(Beginning of Exercise materials)

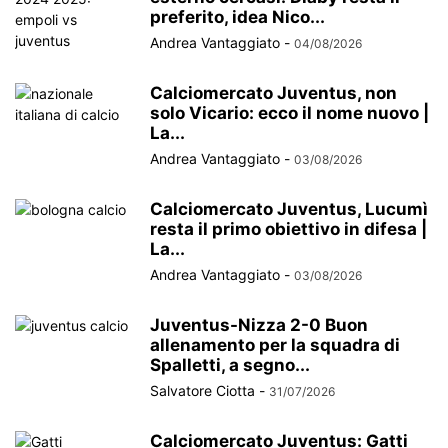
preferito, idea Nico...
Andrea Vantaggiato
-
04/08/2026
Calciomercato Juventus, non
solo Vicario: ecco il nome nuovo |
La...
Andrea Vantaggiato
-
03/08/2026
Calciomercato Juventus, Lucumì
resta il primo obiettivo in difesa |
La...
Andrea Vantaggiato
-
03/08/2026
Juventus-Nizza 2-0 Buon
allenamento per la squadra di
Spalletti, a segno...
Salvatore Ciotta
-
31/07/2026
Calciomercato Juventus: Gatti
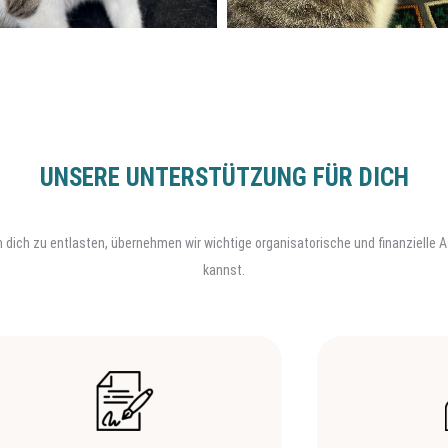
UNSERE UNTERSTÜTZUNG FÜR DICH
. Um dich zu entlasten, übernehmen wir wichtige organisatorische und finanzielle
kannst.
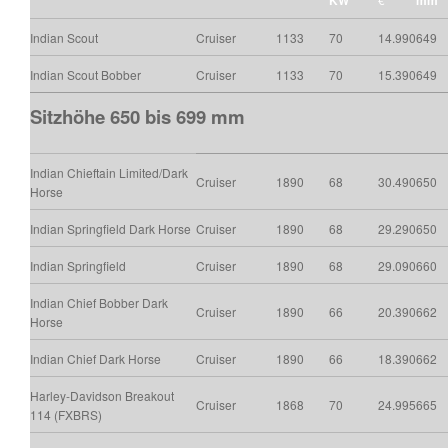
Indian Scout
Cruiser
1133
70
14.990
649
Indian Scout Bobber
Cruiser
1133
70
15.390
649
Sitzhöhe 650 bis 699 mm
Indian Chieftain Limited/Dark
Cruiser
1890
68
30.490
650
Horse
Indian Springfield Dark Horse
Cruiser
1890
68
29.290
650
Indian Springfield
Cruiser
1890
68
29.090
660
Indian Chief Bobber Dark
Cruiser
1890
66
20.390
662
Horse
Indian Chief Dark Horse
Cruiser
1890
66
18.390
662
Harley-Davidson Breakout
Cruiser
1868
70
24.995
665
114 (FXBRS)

(End of Exercise materials)

* **Problem to solve**:
Reproduce verbatim the text read from every one of the records above, omitting the pictures themselves.

* **Answer to the problem**:
preferito, idea Nico...
Andrea Vantaggiato
-
04/08/2026
Calciomercato Juventus, non
solo Vicario: ecco il nome nuovo |
La...
Andrea Vantaggiato
-
03/08/2026
Calciomercato Juventus, Lucumì
resta il primo obiettivo in difesa |
La...
Andrea Vantaggiato
-
03/08/2026
Juventus-Nizza 2-0 Buon
allenamento per la squadra di
Spalletti, a segno...
Salvatore Ciotta
-
31/07/2026
Calciomercato Juventus: Gatti
UNSERE UNTERSTÜTZUNG FÜR DICH
. Um dich zu entlasten, übernehmen wir wichtige organisatorische und finanzielle
kannst.
Indian Scout
Cruiser
1133
70
14.990
649
Indian Scout Bobber
Cruiser
1133
70
15.390
649
Sitzhöhe 650 bis 699 mm
Indian Chieftain Limited/Dark
Cruiser
1890
68
30.490
650
Horse
Indian Springfield Dark Horse
Cruiser
1890
68
29.290
650
Indian Springfield
Cruiser
1890
68
29.090
660
Indian Chief Bobber Dark
Cruiser
1890
66
20.390
662
Horse
Indian Chief Dark Horse
Cruiser
1890
66
18.390
662
Harley-Davidson Breakout
Cruiser
1868
70
24.995
665
114 (FXBRS)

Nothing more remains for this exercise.